The 1.08 percentage-point rate cut - the fourth cut in three months - reflects the government's urgency about raising private consumption and investment to supplement state spending on the stimulus package.
Communist leaders are worried about rising job losses - especially in export industries hit by weak global demand - and possible unrest.
So far China has been insulated from a major impact because its banks are healthy and exports strong. But conditions are expected to worsen as export demand weakens and growth in real estate and other domestic industries slows.
In its latest China Quarterly Update, the World Bank said China's economy will likely grow 9.4 per cent this year, slower than the 11.9 per cent of 2007 and its earlier projection of 9.8 per cent.
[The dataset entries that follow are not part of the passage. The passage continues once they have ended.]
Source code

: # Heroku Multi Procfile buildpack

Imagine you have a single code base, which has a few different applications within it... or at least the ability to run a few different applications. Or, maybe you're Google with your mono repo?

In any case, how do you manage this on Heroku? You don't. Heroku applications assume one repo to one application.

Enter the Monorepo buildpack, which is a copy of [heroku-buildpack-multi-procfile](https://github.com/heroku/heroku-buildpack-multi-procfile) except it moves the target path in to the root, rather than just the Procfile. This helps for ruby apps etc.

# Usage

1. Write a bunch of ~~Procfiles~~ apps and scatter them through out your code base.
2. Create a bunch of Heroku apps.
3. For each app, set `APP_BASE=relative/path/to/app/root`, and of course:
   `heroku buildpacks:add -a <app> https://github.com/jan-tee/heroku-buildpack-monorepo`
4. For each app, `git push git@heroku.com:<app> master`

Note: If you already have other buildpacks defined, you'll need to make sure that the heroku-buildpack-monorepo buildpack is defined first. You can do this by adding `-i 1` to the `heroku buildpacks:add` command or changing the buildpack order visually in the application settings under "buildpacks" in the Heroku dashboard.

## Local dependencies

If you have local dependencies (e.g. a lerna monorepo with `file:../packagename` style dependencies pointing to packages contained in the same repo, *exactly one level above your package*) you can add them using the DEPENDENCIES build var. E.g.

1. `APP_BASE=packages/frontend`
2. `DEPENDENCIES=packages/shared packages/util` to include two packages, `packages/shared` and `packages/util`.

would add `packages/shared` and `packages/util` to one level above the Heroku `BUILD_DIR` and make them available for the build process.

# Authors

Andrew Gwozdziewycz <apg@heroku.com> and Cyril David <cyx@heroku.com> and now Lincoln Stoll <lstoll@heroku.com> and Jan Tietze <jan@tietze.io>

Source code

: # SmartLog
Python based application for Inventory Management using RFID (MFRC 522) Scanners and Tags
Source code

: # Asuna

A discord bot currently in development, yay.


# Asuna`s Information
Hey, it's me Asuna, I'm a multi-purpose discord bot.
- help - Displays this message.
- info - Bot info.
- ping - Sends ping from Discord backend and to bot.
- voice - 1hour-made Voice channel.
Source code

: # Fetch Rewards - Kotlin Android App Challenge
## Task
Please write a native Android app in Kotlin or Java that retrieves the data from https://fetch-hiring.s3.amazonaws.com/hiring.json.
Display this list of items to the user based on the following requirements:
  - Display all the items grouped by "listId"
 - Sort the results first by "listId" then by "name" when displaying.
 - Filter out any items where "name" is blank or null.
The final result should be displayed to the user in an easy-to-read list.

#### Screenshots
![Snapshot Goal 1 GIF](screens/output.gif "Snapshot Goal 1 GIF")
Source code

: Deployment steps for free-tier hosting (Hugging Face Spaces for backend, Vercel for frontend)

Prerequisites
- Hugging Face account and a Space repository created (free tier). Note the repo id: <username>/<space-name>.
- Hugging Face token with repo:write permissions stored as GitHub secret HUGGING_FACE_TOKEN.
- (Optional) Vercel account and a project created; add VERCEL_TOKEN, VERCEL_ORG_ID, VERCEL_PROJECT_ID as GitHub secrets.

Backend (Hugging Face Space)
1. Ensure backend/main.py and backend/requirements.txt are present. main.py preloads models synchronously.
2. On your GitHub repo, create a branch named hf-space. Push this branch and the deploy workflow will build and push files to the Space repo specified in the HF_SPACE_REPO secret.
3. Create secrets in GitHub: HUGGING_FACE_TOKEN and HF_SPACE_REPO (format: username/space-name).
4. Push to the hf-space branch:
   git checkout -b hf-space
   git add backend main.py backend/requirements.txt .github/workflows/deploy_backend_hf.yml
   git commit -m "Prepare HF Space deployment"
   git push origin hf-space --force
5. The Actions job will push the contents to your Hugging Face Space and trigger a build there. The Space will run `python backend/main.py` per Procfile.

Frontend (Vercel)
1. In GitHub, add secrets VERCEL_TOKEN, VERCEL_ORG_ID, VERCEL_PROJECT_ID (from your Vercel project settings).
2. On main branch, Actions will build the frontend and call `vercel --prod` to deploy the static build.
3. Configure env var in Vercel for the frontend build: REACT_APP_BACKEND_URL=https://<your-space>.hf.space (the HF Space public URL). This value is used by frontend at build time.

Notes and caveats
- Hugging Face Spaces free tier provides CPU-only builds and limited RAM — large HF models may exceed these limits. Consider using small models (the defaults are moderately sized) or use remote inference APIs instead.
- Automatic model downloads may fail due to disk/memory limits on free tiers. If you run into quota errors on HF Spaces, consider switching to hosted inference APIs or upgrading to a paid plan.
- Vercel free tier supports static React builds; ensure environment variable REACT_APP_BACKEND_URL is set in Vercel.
The cut in 2009's forecast to 7.5 per cent was from an earlier projection of 9.2 per cent.
"We're seeing a government that steps in, that is trying to do everything it can to keep growth at a decent rate, and has the financial means and the administrative capacity to make that happen," said World Bank senior economist Louis Kuijs.
However, the World Bank said there might be limits to what the government can do and urged China to keep trying to rebalance its economy.
The bank also said inflation, which has dogged the Chinese economy, was no longer a major issue for the immediate future.
The global downturn will likely slow China's real export growth, which eventually will lead to a shrinking of the real trade surplus, trimming economic growth "for the first time in many years" in 2009, said the bank.